Absolutely - at the very least, she should be responsible for her own personal living space, cleaning up whatever mess she makes, and doing her own laundry. Beyond that, it's up to you - but chores are, in my opinion, rent.

<>

Depends why. If you're calling her to check in on where she is, no - even at 15-16, kids get embarrassed to get calls from "mommy." If you're calling to tell her something has happened, or if she told you she'd be home at a certain time, and hours have gone by without hearing from her, yes.

The text message is a wonderful tool. Kids have no idea who their friends are getting messaged from, so they don't know it's "mommy," and you can ask that they call you - which they can do from someplace private (My text messages have been known to say "if I don't hear from you within 10 minutes, your sh*t is going out on the porch!").
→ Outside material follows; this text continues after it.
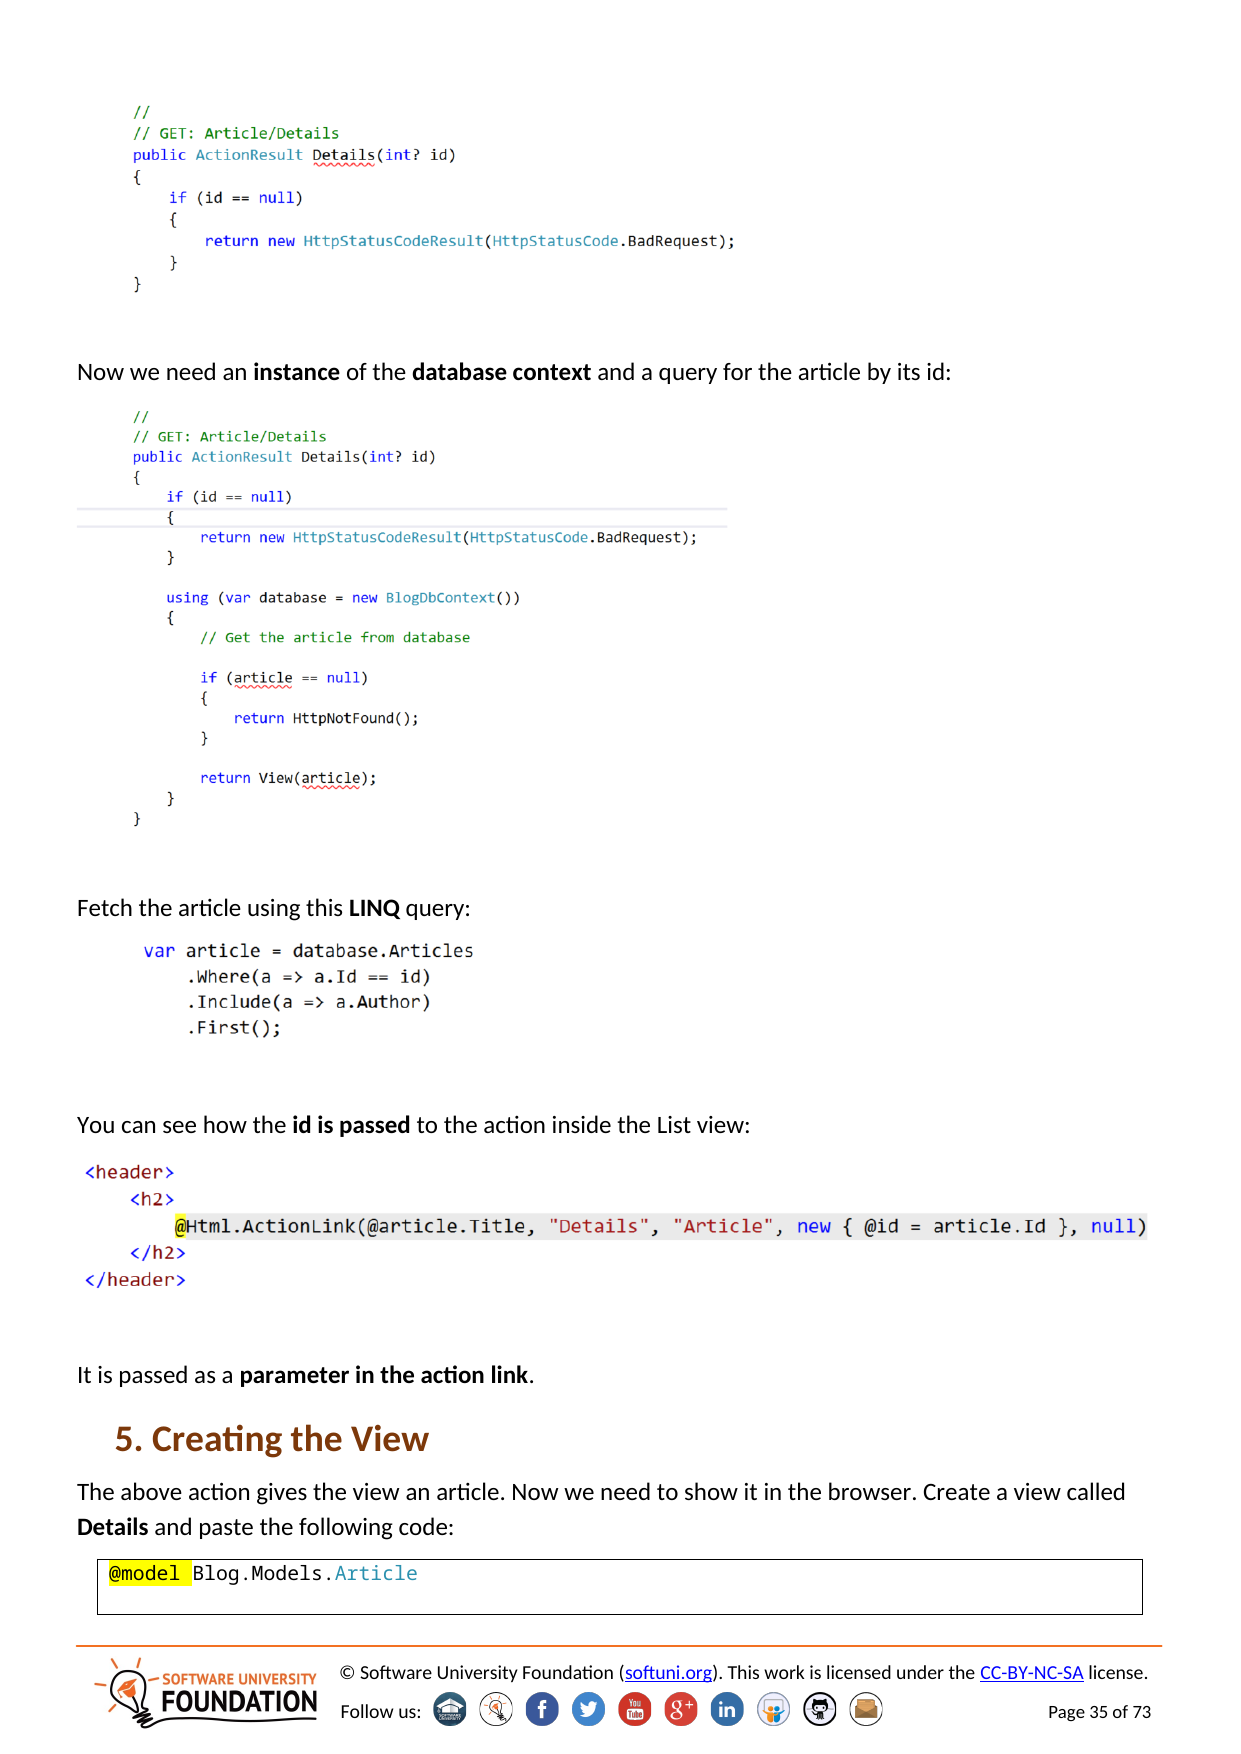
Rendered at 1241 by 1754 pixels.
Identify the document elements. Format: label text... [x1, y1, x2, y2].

picture [803, 1692, 837, 1726]
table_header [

One of my issues is that I do not see my son from Friday until Sunday night - he spends every weekend at his boyfriend's house - it's a constant battle to HEAR from him once in a while- just to know he's still alive.

<>

Not unless they affect you - if she's paying for her own stuff, that's it - just don't give or lend her money if she's not keeping you informed of her finances.

I hope this helps.

iVillage Member
Registered: 07-21-2007
Wed, 08-01-2007 - 1:30am

Redhead,

I totally agree with the replies you have gotten so far. It is all good guidance. At 19, she is transitioning out of your care. She will never transition out of your concern, though consern is not just another word for worry. By the time she leaves your house for one of her own, if you have been following the advice you just got, you will know that she can make it on her own so you can focus your concern on wanting her to get the breaks and achieve a happy, successful life on her terms. You have a wonderful opportunity of letting her practice living on her own without the risks that abound when they have to practice after they are on their own. If you play this right, you get the opportunity to coach her through this period. That will set up a relationship where you will continue to be sought out for your counsel.

There is a excellent book by Diane Sterling called "Parent As Coach" which teaches parents how to do exactly what I described. I use this book as my text when I teach parenting. If you can't find it locally, you can order it on the resources section of my website: http://theparentscoach.com/resourcelist.htm

Jason

My website: http://TheParentsCoach.com
My parents blog: http://blog.TheParentsCoach.com       &nbs

iVillage Member
Registered: 09-09-2006
Wed, 08-01-2007 - 2:56am

My son Jacob, who is nearly the same age as your daughter, is home for the summer from college and I have given him a lot of privacy. When he leaves I just ask where, just because I am curious and he doesn't mind because I leave it at that. It is habit for me to ask just how it was but I don't pry and I leave it at "good" if he wants it ended there. The only time I called his cell phone to check on him was in the very beginning when he didnt come home until 5:30 am and said that he would be back by 2:00 am, but I think that is understandable given the circumstances. His room is still the same messiness that it has been for the past 18 years, and I am okay with it as long as he doesn't ruin the carpet or walls. Everyone in my family does their own laundry, except for towels, and everyone is expected to clean up after theirselves outside of their bedrooms. So far this has worked, he trusts me and doesn't feel he has to hide everything from me, and I trust him because he is a smart boy.